Over the past few years, a number of wide-ranging reforms regulating the financial services industry have been implemented, in particular relating to pay and bonuses paid by banks, building societies and certain investment firms. In today’s video I’m going to look at the latest developments in this area regarding the payment of bonuses.

Don’t forget to have a go at answering our quiz question at the end of the video for the chance to win a bottle of champagne.

Bonus caps

First of all I’m going to look at the subject of bonus caps.

Recent reforms implemented by the EU relating to the financial services industry are set out in the CRD IV Directive and Capital Requirements Regulation of 2013, which are known together as CRD IV.

Member states were required to implement CRD IV, which contains various provisions relating to remuneration and bonuses paid by banks, building societies and certain investment businesses, by the 1st of January 2014.
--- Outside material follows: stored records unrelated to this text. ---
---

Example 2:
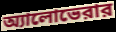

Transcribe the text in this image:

অ্যালোভেরার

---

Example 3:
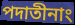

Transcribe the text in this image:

পদাতীনাং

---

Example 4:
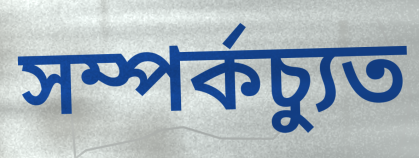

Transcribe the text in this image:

সম্পর্কচ্যুত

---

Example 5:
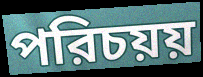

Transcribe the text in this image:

পরিচয়য়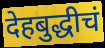
देहबुद्धीचं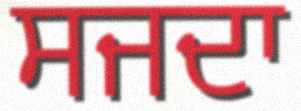
ਸਜਦਾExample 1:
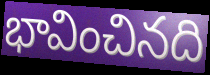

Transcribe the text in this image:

భావించినది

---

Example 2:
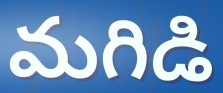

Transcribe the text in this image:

మగిడి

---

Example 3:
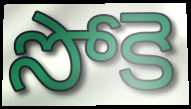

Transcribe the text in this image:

సోకె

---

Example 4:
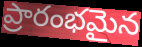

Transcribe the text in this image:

ప్రారంభమైన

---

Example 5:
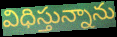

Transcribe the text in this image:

విధిస్తున్నానుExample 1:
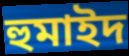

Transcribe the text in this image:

হুমাইদ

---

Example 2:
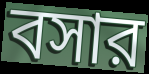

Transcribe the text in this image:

বসার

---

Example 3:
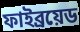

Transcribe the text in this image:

ফাইব্রয়েড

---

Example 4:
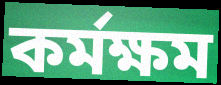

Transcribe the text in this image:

কর্মক্ষম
In particular the CRD IV reforms require financial institutions to impose a cap on bonuses of one year’s basic pay, except where the regulators in the member states permit this to rise to two years’ basic salary with shareholders’ consent.
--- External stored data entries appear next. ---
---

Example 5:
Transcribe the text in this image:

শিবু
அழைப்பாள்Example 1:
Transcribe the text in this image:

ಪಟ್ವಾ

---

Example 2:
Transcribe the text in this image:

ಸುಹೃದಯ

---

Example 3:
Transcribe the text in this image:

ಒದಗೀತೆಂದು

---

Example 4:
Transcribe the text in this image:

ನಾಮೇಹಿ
The relevant regulators in the UK are the PRA – the Prudential Regulation Authority – and the FCA – the Financial Conduct Authority. So far as the UK is concerned, the PRA and the FCA have confirmed that they will allow the cap on bonuses to be increased to two year’s basic pay with shareholder consent.
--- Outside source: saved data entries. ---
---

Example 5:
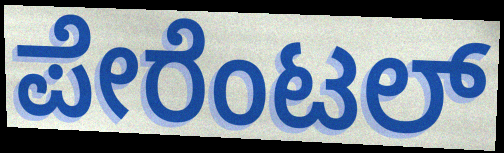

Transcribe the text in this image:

ಪೇರೆಂಟಲ್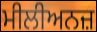
ਮੀਲੀਅਨਜ਼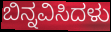
ಬಿನ್ನವಿಸಿದಳುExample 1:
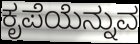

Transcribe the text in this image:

The first bonuses to be affected by this new rule are those to be paid this year in respect of performance in 2014. This will affect not only new contracts entered into since the implementation date of 1st January 2014, but also those contracts in place before that date.

In September 2013, the UK Government announced the launch of a legal challenge to the new bonus cap provisions in the European Court of Justice, stating that they considered the legislation was not fit for purpose and would not improve stability across the banking system.

However, in November last year, the Government announced that it would no longer be pursuing its challenge. This followed publication of an Advocate General’s opinion that all grounds for the challenge should be rejected and that the ECJ should dismiss the action.

As a result the new provisions on bonus caps stand, and will impact bonuses paid by the relevant firms this year.

Bonus clawback

The second area I’m going to look at is bonus clawback. As you’ll be aware, this is where an employer claims repayment of a bonus which has already been paid in certain circumstances.

By way of background, in March last year the PRA issued a consultation paper on bonus clawback. It set out its proposals to require all PRA-authorised firms to amend their employment contracts to ensure that bonuses which have been paid can be clawed back from employees in certain circumstances. These were:

  • firstly, where there is reasonable evidence of misbehaviour or material error by the employee;
  • or, secondly, where the firm, or relevant part of the firm, suffers a material downturn in its financial performance;
  • or, finally, where the firm or relevant part suffers a material failure of risk management.

The British Bankers’ Association criticised some of these proposals as unfair and potentially unenforceable. In particular they argued that amending employment contracts retrospectively would be in breach of employment law in many countries in which UK banks operate. In addition, they considered that bonus clawback would discourage results-based pay, which would result in increased pay overall.

In July last year the PRA issued its final policy statement on the matter. As a result, PRA-authorised firms must ensure that bonuses are subject to clawback for a period of up to 7 years after vesting.

However, this clawback requirement will only apply in relation to bonuses awarded on or after the 1st of January this year. It won’t apply to past bonuses.

In addition, the grounds for clawback have narrowed – firms won’t have to claw back bonuses in the event of a material downturn in financial performance – only on the other grounds of employee misbehaviour or material error – or where the firm has suffered a material failure of risk management.

From the 1st of January this year, PRA-authorised firms will have to amend their employment contracts so that they have the right to claw back bonuses from individual employees in accordance with these new rules.